The goal of this project is to build a machine learning model that can predict the most appropriate interest rate for a given set of parameters provided by the Lending Club transactional loan data.
The file is a matrix of about 890 thousand observations and 75 variables. These files contain complete loan data for all loans issued through the 2007-2015, including the current loan status (Current, Late, Fully Paid, etc.) and latest payment information. Kaggle provides a ‘loan.csv’ file and a dictionary for the various columns being used in the input file, it is in the form of .xlsx.

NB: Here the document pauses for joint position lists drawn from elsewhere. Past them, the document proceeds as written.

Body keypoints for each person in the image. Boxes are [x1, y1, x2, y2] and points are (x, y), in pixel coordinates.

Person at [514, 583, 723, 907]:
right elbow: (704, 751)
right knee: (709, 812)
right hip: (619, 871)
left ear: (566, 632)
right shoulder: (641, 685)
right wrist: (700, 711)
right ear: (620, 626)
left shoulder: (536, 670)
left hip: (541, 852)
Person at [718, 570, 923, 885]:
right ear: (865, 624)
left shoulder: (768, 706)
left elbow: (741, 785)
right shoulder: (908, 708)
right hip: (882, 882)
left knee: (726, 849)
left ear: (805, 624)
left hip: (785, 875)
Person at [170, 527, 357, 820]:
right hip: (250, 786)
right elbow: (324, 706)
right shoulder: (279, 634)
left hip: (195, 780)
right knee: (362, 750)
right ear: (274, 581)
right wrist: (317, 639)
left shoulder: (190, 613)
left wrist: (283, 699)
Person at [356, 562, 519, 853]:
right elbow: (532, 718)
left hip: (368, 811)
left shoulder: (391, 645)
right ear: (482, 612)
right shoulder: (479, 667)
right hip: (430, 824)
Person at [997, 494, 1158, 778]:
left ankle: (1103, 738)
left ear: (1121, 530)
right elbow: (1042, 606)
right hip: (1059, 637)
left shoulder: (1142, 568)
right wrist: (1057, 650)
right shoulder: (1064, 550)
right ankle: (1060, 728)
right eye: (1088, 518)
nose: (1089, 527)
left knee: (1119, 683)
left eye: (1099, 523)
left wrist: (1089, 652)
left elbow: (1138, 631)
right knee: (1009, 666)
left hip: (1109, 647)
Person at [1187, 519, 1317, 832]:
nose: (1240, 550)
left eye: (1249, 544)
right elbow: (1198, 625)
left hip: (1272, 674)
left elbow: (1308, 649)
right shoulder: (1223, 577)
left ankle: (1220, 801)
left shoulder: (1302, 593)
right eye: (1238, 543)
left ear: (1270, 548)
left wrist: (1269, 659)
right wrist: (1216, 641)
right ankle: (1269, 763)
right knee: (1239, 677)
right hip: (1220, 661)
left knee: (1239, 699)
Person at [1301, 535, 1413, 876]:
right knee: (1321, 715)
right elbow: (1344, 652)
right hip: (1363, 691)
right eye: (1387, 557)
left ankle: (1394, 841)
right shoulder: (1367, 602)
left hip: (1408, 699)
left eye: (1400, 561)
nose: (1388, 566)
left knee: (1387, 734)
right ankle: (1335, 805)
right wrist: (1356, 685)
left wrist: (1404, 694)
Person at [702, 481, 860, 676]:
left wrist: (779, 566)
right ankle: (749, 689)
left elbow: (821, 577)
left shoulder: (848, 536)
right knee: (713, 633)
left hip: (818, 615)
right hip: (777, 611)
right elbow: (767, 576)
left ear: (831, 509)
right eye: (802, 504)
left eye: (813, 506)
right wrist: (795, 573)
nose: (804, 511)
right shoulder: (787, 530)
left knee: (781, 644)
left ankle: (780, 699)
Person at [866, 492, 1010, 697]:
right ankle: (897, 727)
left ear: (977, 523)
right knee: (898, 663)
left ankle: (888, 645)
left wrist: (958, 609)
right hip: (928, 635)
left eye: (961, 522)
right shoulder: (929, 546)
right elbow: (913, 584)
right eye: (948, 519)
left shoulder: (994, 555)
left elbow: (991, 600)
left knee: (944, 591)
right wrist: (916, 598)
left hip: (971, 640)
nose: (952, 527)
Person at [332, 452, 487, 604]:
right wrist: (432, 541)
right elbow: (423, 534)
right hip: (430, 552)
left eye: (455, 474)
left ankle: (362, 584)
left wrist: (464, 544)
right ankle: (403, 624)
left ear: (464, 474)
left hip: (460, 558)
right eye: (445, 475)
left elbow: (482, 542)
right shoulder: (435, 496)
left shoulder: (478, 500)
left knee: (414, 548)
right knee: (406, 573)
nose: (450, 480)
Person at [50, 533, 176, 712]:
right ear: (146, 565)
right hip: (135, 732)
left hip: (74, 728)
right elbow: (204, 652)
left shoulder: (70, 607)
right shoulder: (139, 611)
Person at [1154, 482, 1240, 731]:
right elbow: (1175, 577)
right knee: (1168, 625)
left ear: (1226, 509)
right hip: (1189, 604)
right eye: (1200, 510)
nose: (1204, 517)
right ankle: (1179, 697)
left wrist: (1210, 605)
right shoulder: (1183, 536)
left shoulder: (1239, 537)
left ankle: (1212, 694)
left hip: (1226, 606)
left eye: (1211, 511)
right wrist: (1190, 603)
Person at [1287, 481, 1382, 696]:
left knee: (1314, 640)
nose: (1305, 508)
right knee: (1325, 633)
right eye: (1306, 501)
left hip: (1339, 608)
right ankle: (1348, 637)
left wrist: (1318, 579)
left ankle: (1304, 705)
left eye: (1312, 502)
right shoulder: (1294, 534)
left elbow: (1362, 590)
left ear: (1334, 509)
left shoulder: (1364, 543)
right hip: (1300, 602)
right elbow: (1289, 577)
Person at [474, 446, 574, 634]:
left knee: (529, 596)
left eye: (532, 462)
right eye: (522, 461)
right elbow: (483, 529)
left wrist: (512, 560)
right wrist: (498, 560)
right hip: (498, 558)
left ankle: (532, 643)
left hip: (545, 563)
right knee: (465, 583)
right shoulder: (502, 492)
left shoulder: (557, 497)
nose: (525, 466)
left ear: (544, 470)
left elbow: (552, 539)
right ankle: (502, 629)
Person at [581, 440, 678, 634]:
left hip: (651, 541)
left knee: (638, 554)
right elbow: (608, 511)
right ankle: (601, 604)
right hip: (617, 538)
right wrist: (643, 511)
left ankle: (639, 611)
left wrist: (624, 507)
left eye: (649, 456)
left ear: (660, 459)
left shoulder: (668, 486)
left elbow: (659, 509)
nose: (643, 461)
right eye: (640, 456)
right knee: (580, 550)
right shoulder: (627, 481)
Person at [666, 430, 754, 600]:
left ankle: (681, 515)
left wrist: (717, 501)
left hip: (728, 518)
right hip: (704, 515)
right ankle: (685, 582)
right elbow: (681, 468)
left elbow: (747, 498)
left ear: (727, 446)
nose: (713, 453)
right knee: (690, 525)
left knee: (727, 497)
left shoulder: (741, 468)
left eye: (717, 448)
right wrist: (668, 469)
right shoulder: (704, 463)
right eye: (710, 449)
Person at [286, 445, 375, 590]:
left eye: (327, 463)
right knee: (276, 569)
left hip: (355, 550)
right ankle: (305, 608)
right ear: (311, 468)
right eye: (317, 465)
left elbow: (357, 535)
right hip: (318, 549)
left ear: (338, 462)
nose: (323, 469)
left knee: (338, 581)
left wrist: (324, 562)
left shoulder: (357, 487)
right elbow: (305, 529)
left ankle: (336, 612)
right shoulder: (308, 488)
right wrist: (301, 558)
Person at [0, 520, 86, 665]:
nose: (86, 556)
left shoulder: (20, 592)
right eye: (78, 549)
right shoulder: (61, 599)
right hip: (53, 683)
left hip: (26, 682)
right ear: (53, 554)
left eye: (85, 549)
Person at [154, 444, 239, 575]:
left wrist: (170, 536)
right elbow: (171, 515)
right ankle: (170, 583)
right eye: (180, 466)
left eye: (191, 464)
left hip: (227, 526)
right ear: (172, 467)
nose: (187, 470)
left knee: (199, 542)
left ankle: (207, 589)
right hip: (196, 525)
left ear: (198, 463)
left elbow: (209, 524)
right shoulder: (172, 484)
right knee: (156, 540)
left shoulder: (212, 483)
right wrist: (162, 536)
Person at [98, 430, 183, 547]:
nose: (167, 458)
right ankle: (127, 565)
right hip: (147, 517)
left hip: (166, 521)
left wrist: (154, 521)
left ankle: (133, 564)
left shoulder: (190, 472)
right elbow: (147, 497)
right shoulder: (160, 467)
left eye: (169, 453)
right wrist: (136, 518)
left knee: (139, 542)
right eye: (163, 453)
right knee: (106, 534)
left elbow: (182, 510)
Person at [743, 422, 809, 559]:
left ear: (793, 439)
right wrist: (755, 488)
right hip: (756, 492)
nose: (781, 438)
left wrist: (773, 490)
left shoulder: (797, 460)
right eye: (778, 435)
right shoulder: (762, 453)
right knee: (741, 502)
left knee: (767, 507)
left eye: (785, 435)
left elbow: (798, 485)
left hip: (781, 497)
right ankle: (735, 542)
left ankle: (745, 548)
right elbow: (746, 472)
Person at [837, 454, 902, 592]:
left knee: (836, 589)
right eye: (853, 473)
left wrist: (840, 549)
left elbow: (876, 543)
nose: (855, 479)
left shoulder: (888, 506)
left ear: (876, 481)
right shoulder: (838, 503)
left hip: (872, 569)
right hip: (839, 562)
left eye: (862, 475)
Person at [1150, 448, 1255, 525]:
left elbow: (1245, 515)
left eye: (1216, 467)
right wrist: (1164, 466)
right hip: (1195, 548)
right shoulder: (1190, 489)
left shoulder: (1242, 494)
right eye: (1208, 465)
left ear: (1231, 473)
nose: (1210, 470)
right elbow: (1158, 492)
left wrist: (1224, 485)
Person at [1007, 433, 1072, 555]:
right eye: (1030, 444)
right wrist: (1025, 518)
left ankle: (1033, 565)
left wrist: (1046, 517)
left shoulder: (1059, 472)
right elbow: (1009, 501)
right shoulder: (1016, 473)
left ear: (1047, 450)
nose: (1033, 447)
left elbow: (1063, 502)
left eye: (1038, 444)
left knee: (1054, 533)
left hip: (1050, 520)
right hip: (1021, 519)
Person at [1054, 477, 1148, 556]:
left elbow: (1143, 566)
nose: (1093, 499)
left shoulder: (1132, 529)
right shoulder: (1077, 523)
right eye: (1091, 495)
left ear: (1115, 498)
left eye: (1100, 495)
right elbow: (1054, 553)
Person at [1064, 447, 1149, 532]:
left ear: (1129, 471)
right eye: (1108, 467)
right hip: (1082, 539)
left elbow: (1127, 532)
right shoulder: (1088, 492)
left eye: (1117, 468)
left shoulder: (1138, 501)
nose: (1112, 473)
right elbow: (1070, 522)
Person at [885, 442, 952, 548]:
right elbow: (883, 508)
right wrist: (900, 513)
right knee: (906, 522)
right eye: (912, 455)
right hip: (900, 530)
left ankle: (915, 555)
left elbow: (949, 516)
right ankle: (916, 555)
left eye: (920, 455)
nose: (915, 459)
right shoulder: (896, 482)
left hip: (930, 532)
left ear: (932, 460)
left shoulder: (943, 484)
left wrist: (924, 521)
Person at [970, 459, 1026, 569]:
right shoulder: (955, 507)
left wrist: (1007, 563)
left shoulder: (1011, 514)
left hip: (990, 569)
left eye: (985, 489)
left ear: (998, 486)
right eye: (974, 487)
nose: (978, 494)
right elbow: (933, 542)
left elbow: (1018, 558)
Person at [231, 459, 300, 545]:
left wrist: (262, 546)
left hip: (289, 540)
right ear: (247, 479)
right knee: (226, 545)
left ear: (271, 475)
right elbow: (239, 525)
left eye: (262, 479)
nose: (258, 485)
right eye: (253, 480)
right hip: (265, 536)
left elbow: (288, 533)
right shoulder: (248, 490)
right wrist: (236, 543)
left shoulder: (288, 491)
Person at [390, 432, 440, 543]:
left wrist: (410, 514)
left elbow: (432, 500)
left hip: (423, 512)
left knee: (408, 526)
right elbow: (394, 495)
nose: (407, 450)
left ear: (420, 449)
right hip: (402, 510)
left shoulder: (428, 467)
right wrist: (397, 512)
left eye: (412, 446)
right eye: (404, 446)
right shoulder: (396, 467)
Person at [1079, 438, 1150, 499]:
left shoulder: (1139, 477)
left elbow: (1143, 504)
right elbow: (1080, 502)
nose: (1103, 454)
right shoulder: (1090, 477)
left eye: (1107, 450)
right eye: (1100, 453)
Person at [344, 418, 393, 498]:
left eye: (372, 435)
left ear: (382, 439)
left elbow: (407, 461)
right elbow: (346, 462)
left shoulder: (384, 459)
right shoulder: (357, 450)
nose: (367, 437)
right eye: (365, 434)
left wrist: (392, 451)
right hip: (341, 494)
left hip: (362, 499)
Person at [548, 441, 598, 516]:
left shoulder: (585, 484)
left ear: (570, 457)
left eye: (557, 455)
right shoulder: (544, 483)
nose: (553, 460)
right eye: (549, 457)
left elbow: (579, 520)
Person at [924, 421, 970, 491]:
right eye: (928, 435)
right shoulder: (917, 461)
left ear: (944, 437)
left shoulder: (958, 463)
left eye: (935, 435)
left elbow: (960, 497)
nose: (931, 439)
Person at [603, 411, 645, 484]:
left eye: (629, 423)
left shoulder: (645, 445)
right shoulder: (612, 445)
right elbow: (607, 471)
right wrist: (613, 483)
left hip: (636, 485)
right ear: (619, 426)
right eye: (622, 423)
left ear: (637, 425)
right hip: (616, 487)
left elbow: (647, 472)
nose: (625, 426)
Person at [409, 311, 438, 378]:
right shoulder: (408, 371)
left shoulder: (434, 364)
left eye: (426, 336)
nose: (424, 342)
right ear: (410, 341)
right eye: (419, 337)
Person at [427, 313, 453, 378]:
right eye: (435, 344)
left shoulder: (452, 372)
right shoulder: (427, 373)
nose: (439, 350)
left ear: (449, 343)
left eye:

Step1: Loan .csv file should be used as the input file and the code would produce cleaned.csv after manual pre-processing
Step 2: Cleaned.csv should be used as input for Pre-Processing notebook.
Step 3: Pre-Processing notebook will produce two CSV file namely, Features_data.csv and Features_Data_final.csv
Step 4: Features_Data_final.csv should be used as the input file for executing Neural Net notebook
Step 5: Features_Data_final.csv should be used as the input file for executing Random Forest notebook
Step 6: pip install ‘tpot’ module before executing TPOT notebook.
Step 7: Cleaned.csv should be used as the input for TPOT notebook.
Neural Net, Random Forest and TPOT are the models that were implemented as part of prediction model creation. Achieved an accuracy of around 91% for Neural Net and 92% for Random Forest.